You see these transformations happening everywhere. The exact same thing has to happen with publishing. It’s obvious. You need a P2P system where professors create content, collaborate over a platform then deliver the content directly to students. That’s a transformation that has to happen, with the upside of most profit going into the pocket of the professors instead of a centralized publisher.

It’s a win-win: students get better content and professors get more money.

What Top Hat is providing is a tech platform that gives professors a way to adopt this open source content at a fraction of the price, or maybe or even free.

If I’m a professor, Top Hat seems to make it easier and more appealing to create my own work. Was this uptick in original content an intended consequence of the platform’s adoption?

Totally. Some people might be surprised by this. When a publisher goes to a professor, their pitch is explicitly this: “Listen, you’re not going to make any money on this book. You’re going to spend three years writing it and we’ll give you 10k for that, then you also get a bullet point on your resume.” Then the publishers collect hundreds of thousands of dollars as these professors essentially work for “exposure.” This is the norm.

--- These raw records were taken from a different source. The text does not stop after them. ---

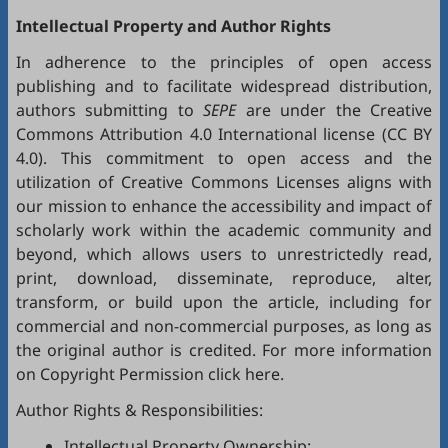
Intellectual Property and Author Rights
In adherence to the principles of open access
publishing and to facilitate widespread distribution,
authors submitting to
SEPE
are under the Creative
Commons Attribution 4.0 International license (
CC BY
4.0
). This commitment to open access and the
utilization of Creative Commons Licenses aligns with
our mission to enhance the accessibility and impact of
scholarly work within the academic community and
beyond, which allows users to unrestrictedly read,
print, download, disseminate, reproduce, alter,
transform, or build upon the article, including for
commercial and non-commercial purposes, as long as
the original author is credited. For more information
on Copyright Permission click
here
.
Author Rights & Responsibilities:
Intellectual Property Ownership: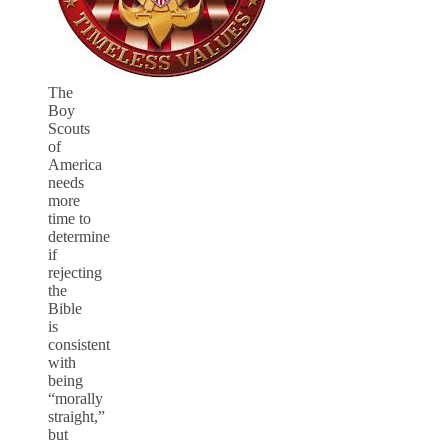
The
Boy
Scouts
of
America
needs
more
time to
determine
if
rejecting
the
Bible
is
consistent
with
being
“morally
straight,”
but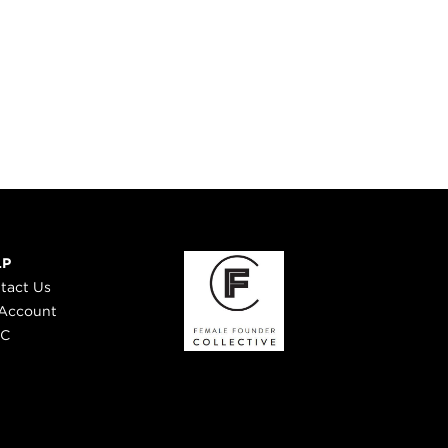
LP
tact Us
Account
 C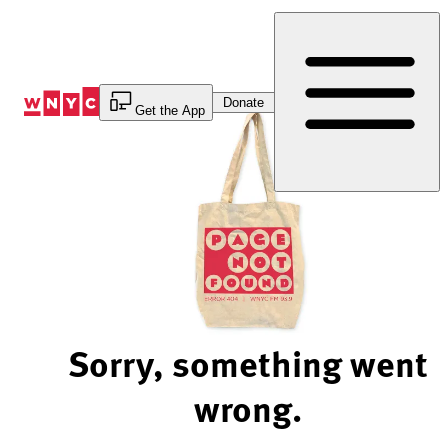
Skip
to
Content
Donate
Get the App
Sorry, something went
wrong.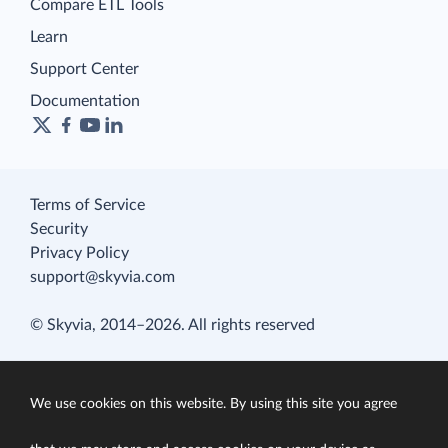
Compare ETL Tools
Learn
Support Center
Documentation
Terms of Service
Security
Privacy Policy
support@skyvia.com
© Skyvia, 2014–2026. All rights reserved
We use cookies on this website. By using this site you agree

Now there’s an incentive. Even if professors only use it with a handful of course, like if they write on niche subjects such as physical geography or GIS. There are only a handful of courses in North America covering these, the professors can work with those and produce a compelling book and make enough money to make it worth their while.

When most of the revenue goes back to professors, things get better for them.

There are educators on Top Hat that have made hundreds of thousands of dollars on the platform. Now I like to say they’re no longer professors, they’re Top Hat authors who like to teach on the side.

Have you been surprised at all by how quickly Top Hat has scaled and been adopted by some of the biggest institutions in North America?

I’ve actually been bummed out it hasn’t happened faster. It’s so much better, it’s just so much better. Top Hat is cheaper and more interactive than anything else. Why isn’t everyone using this yet? We’re growing quickly but I feel like we should be in every classroom by this point.

If it was only up to the merit of the product, we’d be everywhere by now. It’s just all the bureaucracy and practical difficulties of getting something deployed.

Are there any goals outside of post-secondary, maybe relating to K-12 or other private or even governmental training systems in Top Hat’s future?

Post-secondary is the focus right now, as we just started expanding internationally. We just opened up our Australian office. In terms of K-12, certainly the product could easily be applicable there, but it’s even harder to get a business model, as the student pay model doesn’t work there. You are stuck selling to districts and school boards which is basically impossible. Remember how I said only 10 companies made a real business in higher education? Well, there’s zero in K-12. It’s pretty much a dead end.

For other goals, mid to long term, the plan is to dominate publishing space and build out the marketplace. We want everyone to use and collaborate on content within that space. We’ll expand internationally and do some work with analytics as well.

This interview has been edited and condensed for clarity.